In de verte werd de stilte verscheurd door hoorngeschal. Aan de horizon laaide een oranje licht op. Draconen die een dorp platbrandden. Tanis sloeg zijn mantel om zich heen. Lentedooi was al geweest, maar de winterkou was nog niet uit de lucht verdwenen.
‘We gaan,’ zei hij zachtjes.
Een voor een zag hij zijn vrienden over de strook open grasland rennen, naar de beschutting van de bomen. Daar wachtten kleine, snelle koperen draken op hen om hen naar de bergen te brengen.
Misschien komt er deze nacht nog een eind aan, dacht Tanis nerveus, terwijl hij Tas nakeek die als een muis de duisternis in schoot. Als de draken werden opgemerkt, als ze werden betrapt door de waakzame ogen in de citadel, was het allemaal voorbij. Dan zou Berem in handen van de Koningin vallen en zou het land in eeuwige duisternis worden gehuld.
Met lichte, zekere tred ging Tika achter Tas aan. Flint volgde haar op de hielen, hijgend en piepend. De dwerg leek opeens veel ouder. De gedachte kwam bij Tanis op dat hij gezondheidsproblemen had, maar hij wist dat de dwerg er nooit mee zou instemmen om achter te blijven. Nu rende Caramon door de duisternis, met rammelende wapenrusting. Met één sterke hand sleurde hij Berem met zich mee.
Mijn beurt, besefte Tanis toen de anderen veilig tussen de bomen waren verdwenen. Het is zover. Het verhaal nadert het einde, ten goede of ten kwade. Toen hij opkeek zag hij dat Goudmaan en Waterwind door het raampje in de torenkamer naar hem keken.
Ten goede of ten kwade.
Stel dat het eindigt in duisternis, vroeg Tanis zich voor het eerst af. Wat zal er dan met de wereld gebeuren? Wat zal er dan gebeuren met hen die ik achterlaat?

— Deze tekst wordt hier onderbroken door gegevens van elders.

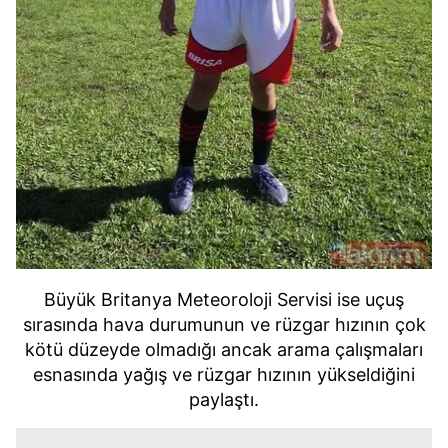
Büyük Britanya Meteoroloji Servisi ise uçuş
sırasında hava durumunun ve rüzgar hızının çok
kötü düzeyde olmadığı ancak arama çalışmaları
esnasında yağış ve rüzgar hızının yükseldiğini
paylaştı.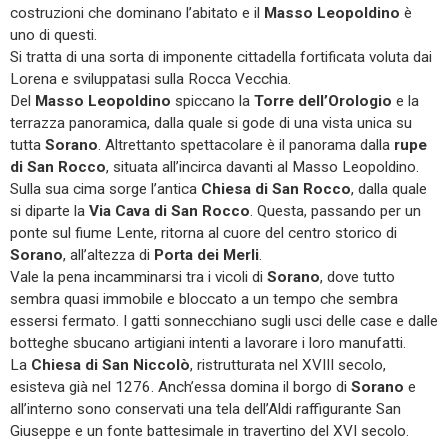
costruzioni che dominano l’abitato e il
Masso Leopoldino
è
uno di questi.
Si tratta di una sorta di imponente cittadella fortificata voluta dai
Lorena e sviluppatasi sulla Rocca Vecchia.
Del
Masso Leopoldino
spiccano la
Torre dell’Orologio
e la
terrazza panoramica, dalla quale si gode di una vista unica su
tutta
Sorano
. Altrettanto spettacolare è il panorama dalla
rupe
di San Rocco
, situata all’incirca davanti al Masso Leopoldino.
Sulla sua cima sorge l’antica
Chiesa di San Rocco
, dalla quale
si diparte la
Via Cava di San Rocco
. Questa, passando per un
ponte sul fiume Lente, ritorna al cuore del centro storico di
Sorano
, all’altezza di
Porta dei Merli
.
Vale la pena incamminarsi tra i vicoli di
Sorano
, dove tutto
sembra quasi immobile e bloccato a un tempo che sembra
essersi fermato. I gatti sonnecchiano sugli usci delle case e dalle
botteghe sbucano artigiani intenti a lavorare i loro manufatti.
La
Chiesa di San Niccolò
, ristrutturata nel XVIII secolo,
esisteva già nel 1276. Anch’essa domina il borgo di
Sorano
e
all’interno sono conservati una tela dell’Aldi raffigurante San
Giuseppe e un fonte battesimale in travertino del XVI secolo.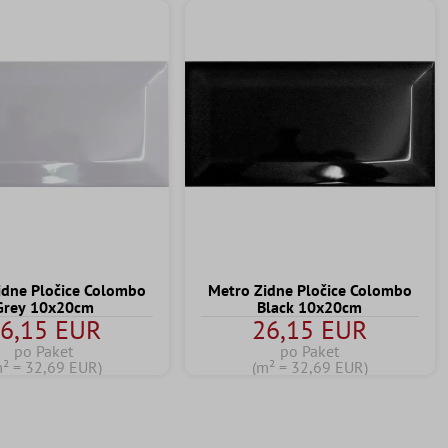
idne Pločice Colombo
Metro Zidne Pločice Colombo
Grey 10x20cm
Black 10x20cm
6,15 EUR
26,15 EUR
po Paket
po Paket
m² = 32,69 EUR)
(m² = 32,69 EUR)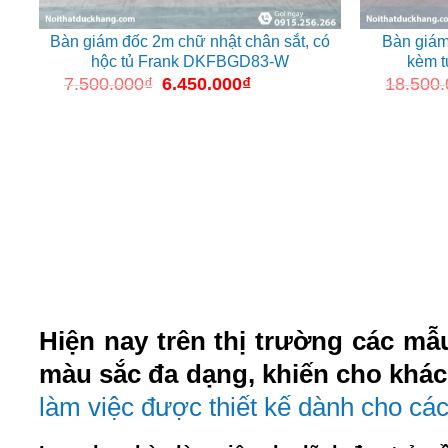
Bàn giám đốc 2m chữ nhật chân sắt, có
Bàn giám
hộc tủ Frank DKFBGD83-W
kèm 
7.500.000
₫
Giá
6.450.000
₫
Giá
18.500
gốc
hiện
là:
tại
7.500.000₫.
là:
6.450.000₫.
Hiện nay trên thị trường các m
màu sắc đa dạng, khiến cho khách 
làm việc được thiết kế dành cho các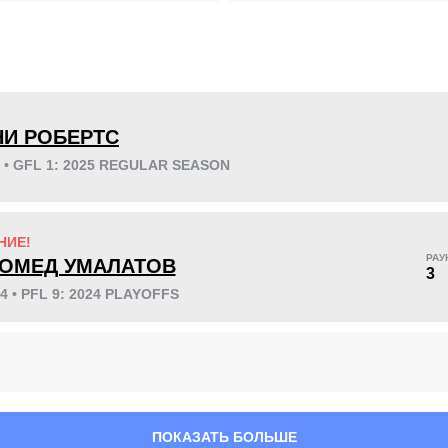
KO/TKO
РЕШ
САБ
1
(8%)
3
(23%)
9
(69%)
НИ РОБЕРТС
5 • GFL 1: 2025 REGULAR SEASON
45
4
11:32
4
НИЕ!
РАУ
ОМЕД УМАЛАТОВ
3
Среднее время боя
Финиши в первом
раунде
24 • PFL 9: 2024 PLAYOFFS
ПОКАЗАТЬ БОЛЬШЕ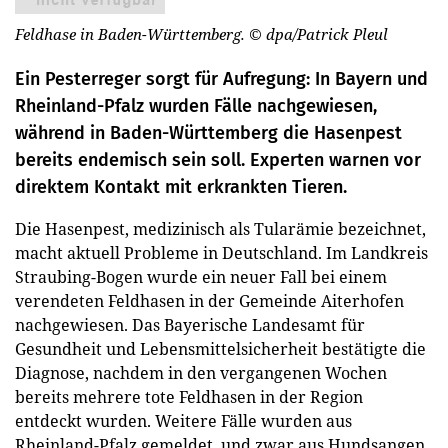
Feldhase in Baden-Württemberg.
© dpa/Patrick Pleul
Ein Pesterreger sorgt für Aufregung: In Bayern und
Rheinland-Pfalz wurden Fälle nachgewiesen,
während in Baden-Württemberg die Hasenpest
bereits endemisch sein soll. Experten warnen vor
direktem Kontakt mit erkrankten Tieren.
Die Hasenpest, medizinisch als Tularämie bezeichnet,
macht aktuell Probleme in Deutschland. Im Landkreis
Straubing-Bogen wurde ein neuer Fall bei einem
verendeten Feldhasen in der Gemeinde Aiterhofen
nachgewiesen. Das Bayerische Landesamt für
Gesundheit und Lebensmittelsicherheit bestätigte die
Diagnose, nachdem in den vergangenen Wochen
bereits mehrere tote Feldhasen in der Region
entdeckt wurden. Weitere Fälle wurden aus
Rheinland-Pfalz gemeldet, und zwar aus Hundsangen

Vastberaden keek hij op naar die twee mensen die hem zo dierbaar waren als de familie die hij nooit had gehad. En terwijl hij keek stak Goudmaan een kaars aan. Even verlichtte het vlammetje haar gezicht en dat van Waterwind. Ze hieven hun hand ter afscheid en doofden toen het vlammetje, zodat het niet door vijandelijke ogen zou worden opgemerkt.
Met een diepe zucht draaide Tanis zich om en zette het op een lopen.
De duisternis zou misschien overwinnen, maar kon geen eind maken aan hoop. En hoewel er één kaarsje, en misschien wel heel veel kaarsen, zouden flakkeren en doven, zouden er met die oude kaarsen nieuwe worden aangestoken.
Zo blijft de vlam van de hoop altijd branden en verlicht hij de duisternis tot de dag aanbreekt.